学術研究の初めは、自分の研究テーマに関する先行研究を調べること。
先行研究を調べて、自分の研究テーマそのままのものが見つかったら、その研究をする必要がない。だって、他の人がやっているのだから。
他の人がやっていても、その研究におかしなところがあれば、そこをさらに研究する余地はある。ただ、あまりオリジナリティーがある研究とはならない。(かなり突き詰めた、精細な部分が大切なものだったら必要かもしれないが。)
しかし、本当にオリジナリティーがある場合、「その研究そのまま」の先行研究はみつからない。
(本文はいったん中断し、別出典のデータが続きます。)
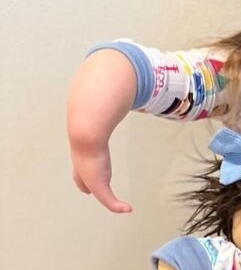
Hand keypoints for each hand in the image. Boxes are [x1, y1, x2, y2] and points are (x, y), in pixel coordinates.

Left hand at [66, 48, 136, 212]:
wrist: (87, 117)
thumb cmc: (94, 105)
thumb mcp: (104, 94)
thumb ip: (112, 82)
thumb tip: (120, 60)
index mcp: (84, 141)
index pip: (84, 159)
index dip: (87, 167)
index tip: (93, 172)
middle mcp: (84, 159)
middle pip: (86, 178)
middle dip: (92, 185)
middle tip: (104, 195)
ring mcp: (89, 171)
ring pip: (99, 190)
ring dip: (110, 200)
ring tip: (122, 207)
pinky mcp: (97, 180)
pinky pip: (107, 197)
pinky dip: (115, 205)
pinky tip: (127, 209)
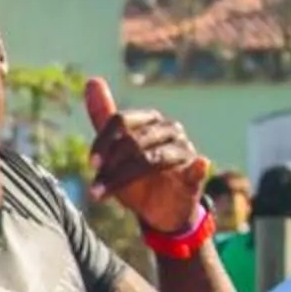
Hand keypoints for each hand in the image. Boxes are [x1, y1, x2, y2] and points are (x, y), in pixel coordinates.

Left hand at [84, 77, 210, 239]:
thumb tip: (92, 80)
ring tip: (101, 193)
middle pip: (134, 141)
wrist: (159, 211)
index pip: (122, 120)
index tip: (91, 164)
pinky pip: (197, 169)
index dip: (103, 141)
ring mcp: (185, 151)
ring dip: (123, 178)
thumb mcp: (115, 149)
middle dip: (111, 165)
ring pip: (152, 159)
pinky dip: (198, 166)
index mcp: (150, 120)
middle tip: (94, 185)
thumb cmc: (135, 177)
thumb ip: (103, 116)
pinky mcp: (195, 175)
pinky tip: (199, 164)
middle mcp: (169, 130)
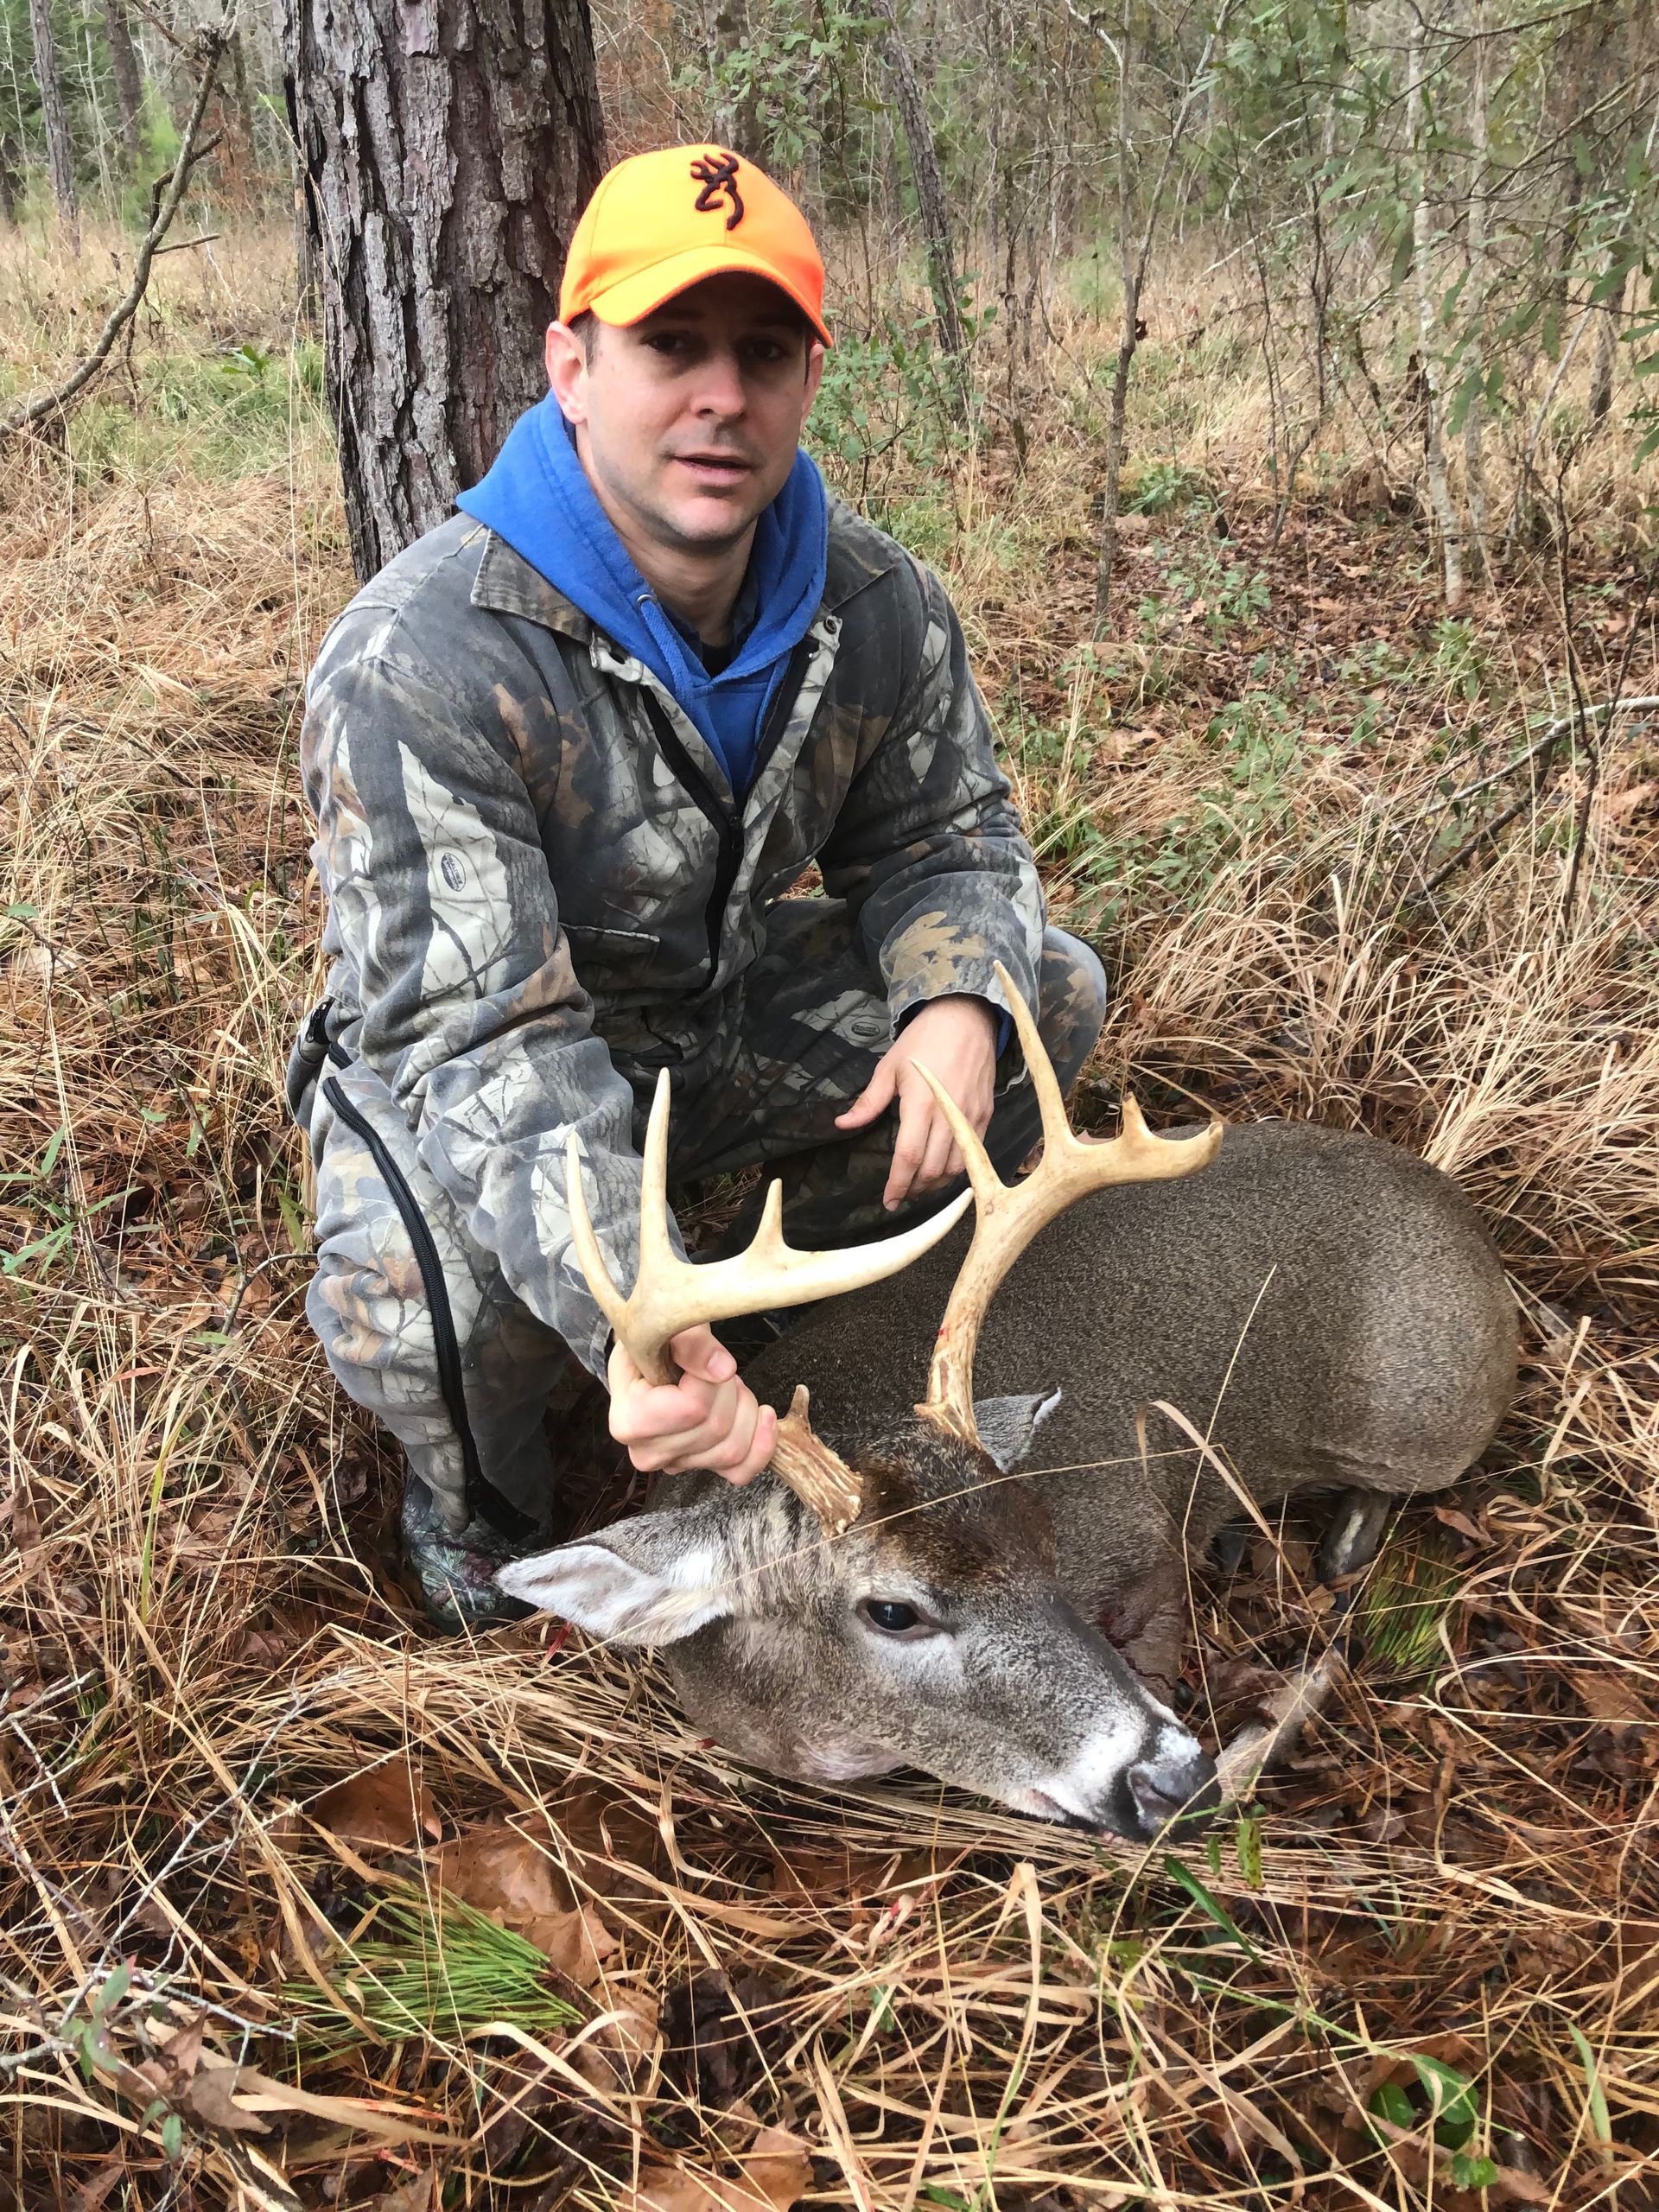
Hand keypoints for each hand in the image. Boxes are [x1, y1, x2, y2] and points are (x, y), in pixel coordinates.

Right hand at [606, 1323, 777, 1485]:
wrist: (650, 1364)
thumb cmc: (655, 1345)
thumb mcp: (664, 1328)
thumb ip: (691, 1344)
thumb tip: (723, 1369)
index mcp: (630, 1420)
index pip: (693, 1408)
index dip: (710, 1377)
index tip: (701, 1357)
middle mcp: (647, 1452)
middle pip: (717, 1427)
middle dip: (729, 1389)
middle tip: (715, 1368)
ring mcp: (674, 1465)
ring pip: (734, 1448)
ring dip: (744, 1408)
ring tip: (727, 1385)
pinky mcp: (700, 1469)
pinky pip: (742, 1471)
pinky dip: (762, 1444)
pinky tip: (763, 1416)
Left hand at [835, 995, 997, 1211]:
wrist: (967, 1018)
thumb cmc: (923, 1040)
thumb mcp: (889, 1067)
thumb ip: (869, 1102)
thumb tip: (843, 1124)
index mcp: (921, 1102)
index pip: (908, 1156)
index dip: (897, 1183)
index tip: (887, 1200)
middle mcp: (949, 1114)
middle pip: (932, 1168)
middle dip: (914, 1189)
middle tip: (900, 1195)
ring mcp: (970, 1116)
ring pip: (956, 1167)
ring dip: (936, 1184)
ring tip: (919, 1186)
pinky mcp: (985, 1115)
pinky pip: (974, 1154)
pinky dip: (957, 1170)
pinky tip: (942, 1171)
オリジナルなんだから、誰もやっていないのだ。
それではどうするのか?というと、その研究テーマに関連した先行研究を探っていく。例えば
高校生が主体的に進路選択をするためには、好奇心育成が必要だ
というテーマだったとして、「主体的進路選択」「好奇心」というキーワードとなる。その2つが揃った先行研究は無いが、
- 主体的進路選択とはどういうことか?
- 高校生は何に影響されて進路選択をしているのか?
- 進路選択をした結果、その選択に納得しているのか?
- 進路に関して適度な選択肢の数とはどのくらいなのか?
- 選択肢から「正しい(納得のいく)」ものを選べる力とは何か?
- 「好奇心」とは何か?
- なぜ人間に「好奇心」が備わっているのか?
- なぜ「好奇心」は成長するにつれて薄れていくのか?
- 人間はどのようなものに「好奇心」を持つのか?
などという問いを立て、それぞれの研究にあたっていく必要がある。
または、「主体的進路選択」を学校のカリキュラム上で実現するのであれば、それを目指しているカリキュラム(例:総合的な探究の時間)は、どんな理念で、どんな教育目標で運営しているのかも明らかにしていかなければならない。
ということで、テーマを様々な要素にわけて、それぞれの研究にあたっていくのが必要であり、それはネットの検索で見つけられるのは、難しい。(かなりの検索技術が無いと。)
図書館に行き、それらがありそうな棚をながめ、それらが書かれてそうな本をごっそり机に持ち込み片っ端から見ていく(決して熟読するのでは無い)と、「なんとなく、これかな?」というのを見つけられる。
せっかく近くに図書館がある大学生は、これを実現できる環境があるのだから、PCのモニターなんて覗かないで、その前に図書館に行くべきだ。
こういうことを大学進学前に身に付けられているかどうかで、その後の研究人生は明るいものか、袋小路か決まってくる。